===== Data for processing =====
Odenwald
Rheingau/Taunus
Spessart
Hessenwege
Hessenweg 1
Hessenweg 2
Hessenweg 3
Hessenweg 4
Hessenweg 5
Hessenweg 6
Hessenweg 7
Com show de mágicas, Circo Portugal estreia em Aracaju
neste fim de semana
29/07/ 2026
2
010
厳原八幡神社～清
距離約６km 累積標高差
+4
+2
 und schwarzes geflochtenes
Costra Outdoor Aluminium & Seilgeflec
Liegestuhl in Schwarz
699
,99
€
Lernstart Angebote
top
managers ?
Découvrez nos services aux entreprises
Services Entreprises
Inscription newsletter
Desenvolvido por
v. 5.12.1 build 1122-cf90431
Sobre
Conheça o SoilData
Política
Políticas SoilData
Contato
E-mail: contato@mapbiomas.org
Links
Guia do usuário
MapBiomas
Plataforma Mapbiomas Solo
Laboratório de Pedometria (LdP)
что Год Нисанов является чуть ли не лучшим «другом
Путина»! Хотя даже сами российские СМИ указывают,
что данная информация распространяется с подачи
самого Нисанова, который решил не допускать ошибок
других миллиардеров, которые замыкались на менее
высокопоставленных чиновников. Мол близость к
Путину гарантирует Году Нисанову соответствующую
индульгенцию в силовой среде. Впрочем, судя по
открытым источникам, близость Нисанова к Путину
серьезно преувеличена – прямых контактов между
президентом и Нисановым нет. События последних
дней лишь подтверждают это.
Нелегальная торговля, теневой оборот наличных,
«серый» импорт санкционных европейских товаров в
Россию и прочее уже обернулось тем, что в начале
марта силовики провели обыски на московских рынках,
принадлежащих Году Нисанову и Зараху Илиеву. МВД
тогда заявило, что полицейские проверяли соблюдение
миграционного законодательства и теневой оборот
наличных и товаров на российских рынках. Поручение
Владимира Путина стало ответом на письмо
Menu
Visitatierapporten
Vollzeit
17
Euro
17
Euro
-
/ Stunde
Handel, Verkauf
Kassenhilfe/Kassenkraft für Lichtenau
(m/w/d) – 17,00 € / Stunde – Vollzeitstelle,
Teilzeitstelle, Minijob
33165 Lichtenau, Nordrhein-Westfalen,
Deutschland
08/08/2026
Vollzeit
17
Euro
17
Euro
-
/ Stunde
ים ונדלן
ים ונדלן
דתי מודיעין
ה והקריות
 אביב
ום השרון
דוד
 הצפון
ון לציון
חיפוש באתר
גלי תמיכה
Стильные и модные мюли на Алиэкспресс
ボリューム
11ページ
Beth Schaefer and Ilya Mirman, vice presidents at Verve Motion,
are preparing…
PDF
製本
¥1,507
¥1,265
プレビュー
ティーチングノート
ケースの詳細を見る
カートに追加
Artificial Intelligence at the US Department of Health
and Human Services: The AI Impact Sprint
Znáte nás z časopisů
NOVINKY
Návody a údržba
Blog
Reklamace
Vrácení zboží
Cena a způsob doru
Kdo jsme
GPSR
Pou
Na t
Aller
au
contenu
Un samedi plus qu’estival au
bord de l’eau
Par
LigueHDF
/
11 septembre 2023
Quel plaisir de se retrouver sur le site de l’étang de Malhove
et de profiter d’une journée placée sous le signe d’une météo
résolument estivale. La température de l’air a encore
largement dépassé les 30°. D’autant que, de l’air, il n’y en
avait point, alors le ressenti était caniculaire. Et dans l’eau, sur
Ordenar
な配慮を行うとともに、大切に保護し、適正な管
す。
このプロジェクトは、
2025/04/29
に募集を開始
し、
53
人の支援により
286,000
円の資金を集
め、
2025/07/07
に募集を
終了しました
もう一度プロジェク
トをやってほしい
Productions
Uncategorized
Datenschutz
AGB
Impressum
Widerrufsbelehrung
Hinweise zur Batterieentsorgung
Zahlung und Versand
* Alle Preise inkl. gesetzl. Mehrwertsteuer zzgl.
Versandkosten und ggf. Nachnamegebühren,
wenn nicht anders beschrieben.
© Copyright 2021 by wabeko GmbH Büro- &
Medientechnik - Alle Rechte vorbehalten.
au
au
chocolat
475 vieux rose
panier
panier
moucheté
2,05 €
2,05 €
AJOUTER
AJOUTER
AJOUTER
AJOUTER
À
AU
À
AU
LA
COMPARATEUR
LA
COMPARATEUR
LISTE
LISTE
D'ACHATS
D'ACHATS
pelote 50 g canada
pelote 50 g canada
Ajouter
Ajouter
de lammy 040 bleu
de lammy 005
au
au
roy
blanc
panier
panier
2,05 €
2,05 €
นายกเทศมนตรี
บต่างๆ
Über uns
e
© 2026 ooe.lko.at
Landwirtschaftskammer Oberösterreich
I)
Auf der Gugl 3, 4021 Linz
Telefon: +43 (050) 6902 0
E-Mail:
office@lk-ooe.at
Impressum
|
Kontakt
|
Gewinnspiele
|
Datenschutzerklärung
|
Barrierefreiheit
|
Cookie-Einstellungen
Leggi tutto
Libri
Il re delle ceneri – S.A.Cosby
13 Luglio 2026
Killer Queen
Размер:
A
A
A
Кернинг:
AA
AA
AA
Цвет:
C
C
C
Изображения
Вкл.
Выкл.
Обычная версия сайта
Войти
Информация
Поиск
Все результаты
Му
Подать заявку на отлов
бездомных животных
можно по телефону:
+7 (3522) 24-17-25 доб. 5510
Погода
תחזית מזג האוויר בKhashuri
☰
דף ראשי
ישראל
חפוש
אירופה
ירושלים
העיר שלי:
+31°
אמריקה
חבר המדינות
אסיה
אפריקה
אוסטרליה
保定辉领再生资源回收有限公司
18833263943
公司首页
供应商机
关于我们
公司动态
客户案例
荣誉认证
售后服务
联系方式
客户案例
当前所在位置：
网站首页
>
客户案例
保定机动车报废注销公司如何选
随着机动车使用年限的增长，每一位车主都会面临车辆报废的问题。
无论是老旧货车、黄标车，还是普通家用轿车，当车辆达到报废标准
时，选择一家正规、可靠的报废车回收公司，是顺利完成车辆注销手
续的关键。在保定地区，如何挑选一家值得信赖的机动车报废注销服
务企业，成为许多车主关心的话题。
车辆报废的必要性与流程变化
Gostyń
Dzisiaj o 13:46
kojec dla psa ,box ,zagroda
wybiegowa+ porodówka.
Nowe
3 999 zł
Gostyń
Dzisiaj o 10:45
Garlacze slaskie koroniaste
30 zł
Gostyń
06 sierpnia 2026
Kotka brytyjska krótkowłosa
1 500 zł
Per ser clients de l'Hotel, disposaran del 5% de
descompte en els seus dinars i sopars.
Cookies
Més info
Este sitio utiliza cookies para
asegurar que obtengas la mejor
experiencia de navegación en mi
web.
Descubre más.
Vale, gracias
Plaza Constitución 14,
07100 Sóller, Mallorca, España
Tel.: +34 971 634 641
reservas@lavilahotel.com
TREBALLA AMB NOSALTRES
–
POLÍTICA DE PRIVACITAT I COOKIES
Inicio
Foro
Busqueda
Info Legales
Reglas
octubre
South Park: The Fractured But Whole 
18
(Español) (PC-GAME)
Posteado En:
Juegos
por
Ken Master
=====
- The problem
Wherever the word "рынках" occurs in a line of the listing, copy that line.

- Your solution
марта силовики провели обыски на московских рынках,
наличных и товаров на российских рынках. Поручение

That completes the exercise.